We're munchkins. We ARE the "rightful" recipients.


----------



## Xohar17 (Dec 25, 2016)

R_Chance said:


> Or maybe it's a curse. Kill the current Santa, take his stuff and you're doomed to take his place delivering presents to other people every year. Until someone kills you and takes your stuff.

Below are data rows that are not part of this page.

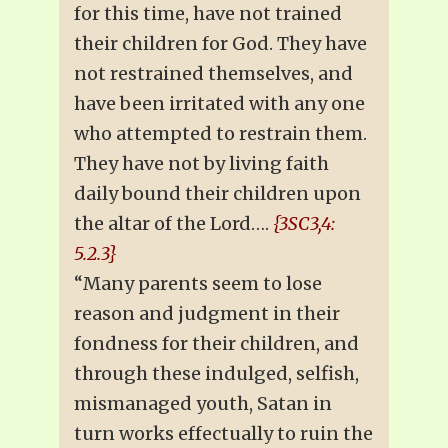
for this time, have not trained
their children for God. They have
not restrained themselves, and
have been irritated with any one
who attempted to restrain them.
They have not by living faith
daily bound their children upon
the altar of the Lord….
{3SC3,4:
5.2.3}
“Many parents seem to lose
reason and judgment in their
fondness for their children, and
through these indulged, selfish,
mismanaged youth, Satan in
turn works effectually to ruin the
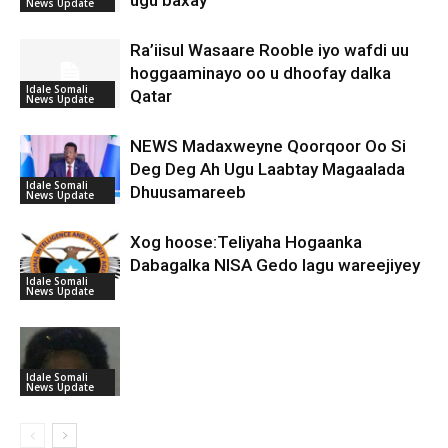
News Update
Ra’iisul Wasaare Rooble iyo wafdi uu
hoggaaminayo oo u dhoofay dalka
Idale Somali
Qatar
News Update
NEWS Madaxweyne Qoorqoor Oo Si
Deg Deg Ah Ugu Laabtay Magaalada
Idale Somali
Dhuusamareeb
News Update
Xog hoose:Teliyaha Hogaanka
Dabagalka NISA Gedo lagu wareejiyey
Idale Somali
News Update
Idale Somali
News Update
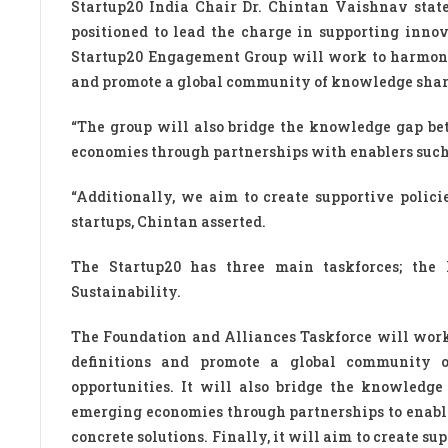
Startup20 India Chair Dr. Chintan Vaishnav stated
positioned to lead the charge in supporting innov
Startup20 Engagement Group will work to harmoniz
and promote a global community of knowledge shari
“The group will also bridge the knowledge gap b
economies through partnerships with enablers such
“Additionally, we aim to create supportive polic
startups, Chintan asserted.
The Startup20 has three main taskforces; the 
Sustainability.
The Foundation and Alliances Taskforce will work
definitions and promote a global community 
opportunities. It will also bridge the knowled
emerging economies through partnerships to enable
concrete solutions. Finally, it will aim to create s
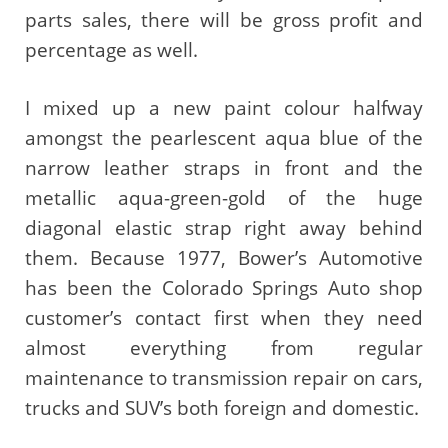
parts sales, there will be gross profit and
percentage as well.
I mixed up a new paint colour halfway
amongst the pearlescent aqua blue of the
narrow leather straps in front and the
metallic aqua-green-gold of the huge
diagonal elastic strap right away behind
them. Because 1977, Bower’s Automotive
has been the Colorado Springs Auto shop
customer’s contact first when they need
almost everything from regular
maintenance to transmission repair on cars,
trucks and SUV’s both foreign and domestic.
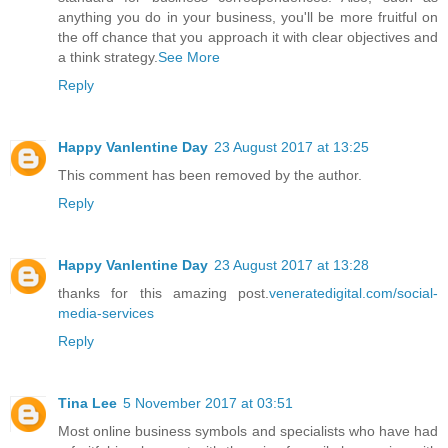
anything you do in your business, you'll be more fruitful on
the off chance that you approach it with clear objectives and
a think strategy.
See More
Reply
Happy Vanlentine Day
23 August 2017 at 13:25
This comment has been removed by the author.
Reply
Happy Vanlentine Day
23 August 2017 at 13:28
thanks for this amazing post.
veneratedigital.com/social-
media-services
Reply
Tina Lee
5 November 2017 at 03:51
Most online business symbols and specialists who have had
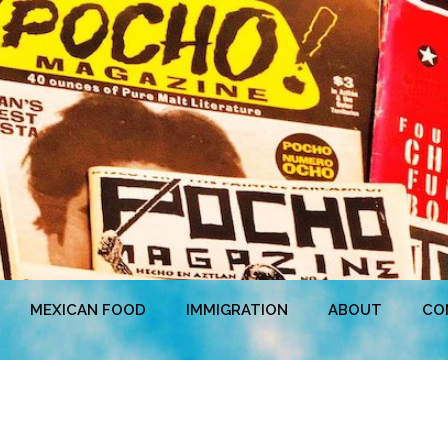
MEXICAN FOOD
IMMIGRATION
ABOUT
CO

And the curse




Wasnt that the plot to a bad tim allen movie?


----------



## MechaPilot (Dec 25, 2016)

Lord Rasputin said:


> Santa has stats so we can kill him.




Reminds me of my favorite Christmas song:

[video=youtube;1Mgwlxtrfgg]https://www.youtube.com/watch?v=1Mgwlxtrfgg[/video]


----------



## Morrus (Dec 24, 2017)

Bump for Christmas!


----------



## Ath-kethin (Dec 24, 2017)

Didn't we off this guy and take his stuff last year?


----------



## Charlaquin (Dec 24, 2017)

He needs some Lair actions, in case PCs are foolish enough to venture to the North Pole and fight him in his Workshop.


----------